C’est une affirmation haute et forte d’une conviction qui va à l’encontre d’une autre pour obtenir d’un tiers, le juge, la reconnaissance d’une vérité.
C’est le moment du débat qui prend vie, voire du combat entre deux thèses qui s’affrontent.
Pourquoi plaider ?
Faut-il pour ces raisons (longueur et redondance avec l’écrit, combat) mépriser la plaidoirie et ce qu’elle incarne et la reléguer au rang de simple accessoire ?
Le rôle de l’avocat est de conseiller et de défendre.
Maitrisant le droit, il est un conseiller et un porte-plume car, il définit une stratégie, aiguise l’argumentaire, rassemble des preuves, le tout dans un acte présenté et rédigé selon des règles de procédure bien établies.

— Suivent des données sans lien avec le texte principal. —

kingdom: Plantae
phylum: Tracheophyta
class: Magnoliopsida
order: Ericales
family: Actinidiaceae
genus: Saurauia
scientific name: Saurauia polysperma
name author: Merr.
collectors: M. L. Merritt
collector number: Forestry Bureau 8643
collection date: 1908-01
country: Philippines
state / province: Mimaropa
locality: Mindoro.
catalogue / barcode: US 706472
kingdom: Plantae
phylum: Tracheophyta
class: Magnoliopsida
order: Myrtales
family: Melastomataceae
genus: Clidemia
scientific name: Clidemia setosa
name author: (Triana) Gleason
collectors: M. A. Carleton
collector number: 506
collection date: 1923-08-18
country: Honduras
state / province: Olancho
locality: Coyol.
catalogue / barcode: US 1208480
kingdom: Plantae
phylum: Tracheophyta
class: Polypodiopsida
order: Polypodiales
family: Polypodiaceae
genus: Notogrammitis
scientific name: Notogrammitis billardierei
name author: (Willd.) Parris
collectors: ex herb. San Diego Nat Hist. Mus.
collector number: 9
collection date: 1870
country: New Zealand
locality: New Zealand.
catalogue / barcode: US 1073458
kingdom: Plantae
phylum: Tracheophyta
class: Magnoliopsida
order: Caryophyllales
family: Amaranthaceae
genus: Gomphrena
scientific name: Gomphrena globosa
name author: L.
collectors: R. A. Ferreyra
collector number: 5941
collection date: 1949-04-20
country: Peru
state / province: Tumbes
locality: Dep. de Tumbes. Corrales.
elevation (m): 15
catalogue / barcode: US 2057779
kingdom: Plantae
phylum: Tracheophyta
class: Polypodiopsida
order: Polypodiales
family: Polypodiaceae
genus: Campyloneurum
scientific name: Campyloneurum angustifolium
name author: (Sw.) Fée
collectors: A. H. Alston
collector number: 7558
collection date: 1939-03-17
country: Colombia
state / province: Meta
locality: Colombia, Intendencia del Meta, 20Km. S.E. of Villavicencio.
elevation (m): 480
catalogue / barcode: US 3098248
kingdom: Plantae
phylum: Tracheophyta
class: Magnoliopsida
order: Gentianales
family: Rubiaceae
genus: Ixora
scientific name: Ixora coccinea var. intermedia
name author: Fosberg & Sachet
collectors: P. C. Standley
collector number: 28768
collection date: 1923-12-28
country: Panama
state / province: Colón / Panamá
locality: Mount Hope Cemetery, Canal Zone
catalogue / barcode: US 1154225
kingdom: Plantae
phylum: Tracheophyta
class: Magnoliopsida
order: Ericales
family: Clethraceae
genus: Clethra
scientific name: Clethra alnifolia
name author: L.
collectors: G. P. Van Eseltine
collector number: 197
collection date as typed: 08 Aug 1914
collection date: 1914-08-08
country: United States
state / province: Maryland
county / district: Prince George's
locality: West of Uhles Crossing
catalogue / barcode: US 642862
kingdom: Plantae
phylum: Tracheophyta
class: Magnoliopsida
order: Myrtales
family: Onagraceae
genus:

La rédaction des conclusions ou mémoires permet donc de déployer sa stratégie, son argumentaire, bref une défense.
Mais alors pourquoi en rajouter une couche et plaider ?
Parce que l’oral n’est pas l’écrit.
L’argument se confronte à la réalité, au regard de l’autre, au ton de sa voix, à ses incompréhensions et ses questions.
L’oral, c’est le temps de la force de conviction. Votre meilleur argument n’est rien s’il n’est pas valablement soutenu à l’oral, s’il n’y a pas un engagement supplémentaire qui vient donner toutes leurs forces aux mots.
Le vocabulaire employé n’est pas tout à fait le même non plus. Plus spontané et direct.
C’est aussi le moment où l’avocat doit s’adapter à celui qui se tient en face de lui pour mieux le convaincre. L’écrit ne permet pas cela. Il est figé et peut-être interprété.
La plaidoirie est un donc moment fort de communication. Or, une bonne communication est celle qui prend en compte son auditoire.
C’est le temps de l’échange.
Ce temps est indispensable pour mieux saisir les enjeux d’un dossier, dénouer les sous-entendus, éclaircir certains points, poser des questions. L’écrit laisse trop souvent place à de l’interprétation et ne permet pas la question.
La plaidoirie est aussi une mise en lumière, une mise en valeur d’un argument, d’un contexte, d’une pièce.
Il n’est donc pas question de prendre l’exercice pour une synthèse de l’écrit. D’autant plus, que l’exercice qui consiste à vouloir en dire le plus possible en résumant est contre-productif car, long, ennuyeux et sans saveur. Bref, cela ne marque pas les esprits.
C’est tout le contraire d’une plaidoirie pensée et préparée.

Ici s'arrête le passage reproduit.